*** Texto fornecido

Uma boa cerveja deve descer redondo ou redonda? A Skol desce redondo ou redonda?

1) Indaga um leitor qual a forma correta: "A cerveja que desce redondo"; "A cerveja que desce redonda" ?

2) Veja-se, para fixar um primeiro conceito, o seguinte exemplo: "Ele trabalhou pesadamente". Nessa estrutura, ele é o sujeito, trabalhou é o verbo, e pesadamente é o adjunto adverbial (ou seja, a palavra indica uma circunstância referente ao verbo).

3) Desde o latim, porém, existe a possibilidade de diminuir esse advérbio (pesadamente) e pôr em seu lugar um vocábulo de forma adjetiva (pesado), o qual, então, em decorrência de sua função adverbial, fica invariável: I) "O juiz trabalhou pesado"; II) "A juíza trabalhou pesado"; III) "Os desembargadores trabalharam pesado"; IV) "As advogadas trabalharam pesado".

4) Uma análise não apenas gramatical, mas também semântica, da mencionada estrutura mostra com clareza a função adverbial (e não adjetiva) de pesado, que modifica trabalharam (um verbo), e não juiz (um substantivo). Em outras palavras, o sentido é trabalhar pesado, e não juiz pesado.

******
*** Material extraído

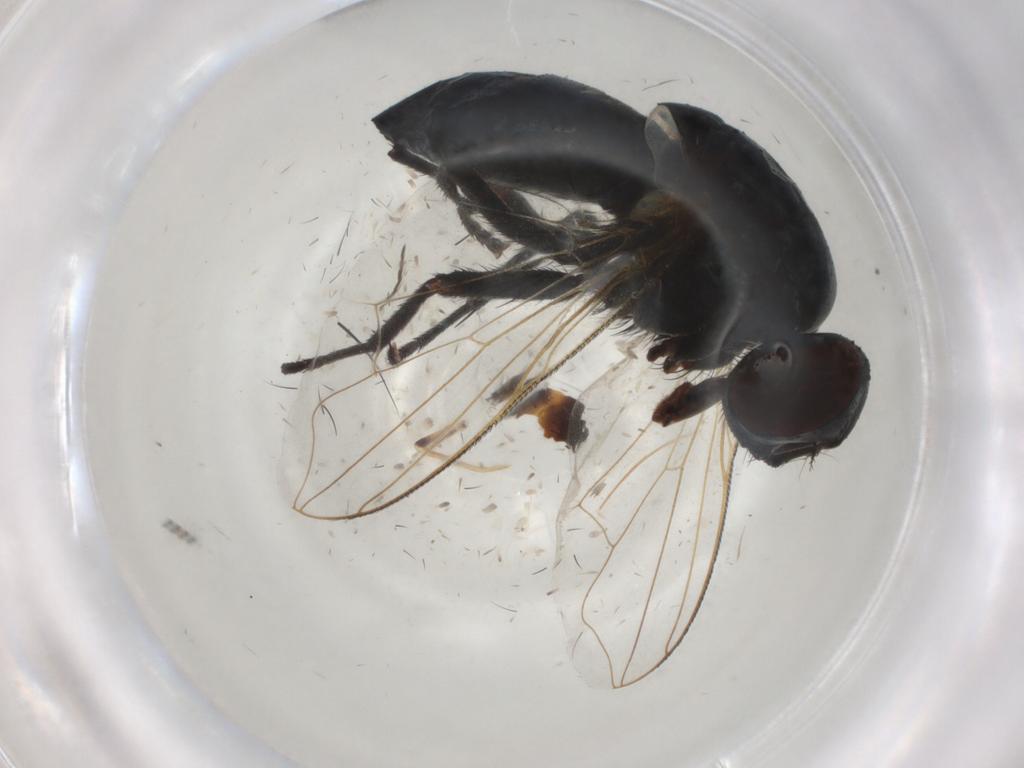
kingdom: Animalia
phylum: Arthropoda
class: Insecta
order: Diptera
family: Muscidae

******

**Tarefas propostas**
A – Reproduza, no texto sobre o uso adverbial do adjetivo, o trecho que se inicia com as palavras "4) Uma análise" e se encerra com "não juiz pesado.".
B – Dê prosseguimento ao texto sobre o uso adverbial do adjetivo a partir de sua última frase.
Os registros provêm de outra fonte.

**Respostas**
A –
4) Uma análise não apenas gramatical, mas também semântica, da mencionada estrutura mostra com clareza a função adverbial (e não adjetiva) de pesado, que modifica trabalharam (um verbo), e não juiz (um substantivo). Em outras palavras, o sentido é trabalhar pesado, e não juiz pesado.

B –
5) Para fixar um segundo conceito, tome-se um outro exemplo: "O trabalhador chegou cansado". Nessa estrutura, trabalhador é o sujeito, chegou é o verbo, e cansado é um predicativo do sujeito (refere-se ao sujeito).

6) Contrariamente ao advérbio da hipótese anterior(que é categoria gramatical invariável), tem-se, no caso, cansado, que é um real adjetivo e concorda com trabalhador, motivo por que é passível de flexão em gênero (masculino ou feminino) e número (singular ou plural): I) "O trabalhador chegou cansado"; II) "A trabalhadora chegou cansada"; III) "Os trabalhadores chegaram cansados"; IV) "As trabalhadoras chegaram cansadas".

7) Também aqui uma análise não apenas gramatical, mas também semântica, da estrutura analisada mostra com clareza a função adjetiva (e não adverbial) de cansado, que claramente modifica trabalhador (um substantivo), e não chegou (um verbo). O sentido, sem dúvida, é trabalhador cansado, e não chegou cansado.

8) Feitas essas distinções com os exemplos dados, observa-se que, em alguns casos, acaba surgindo a dúvida no relacionamento sintático entre as palavras ou expressões, e surge a indagação: um vocábulo com aparência adjetiva tem sempre função adjetiva, ou desempenha função adverbial?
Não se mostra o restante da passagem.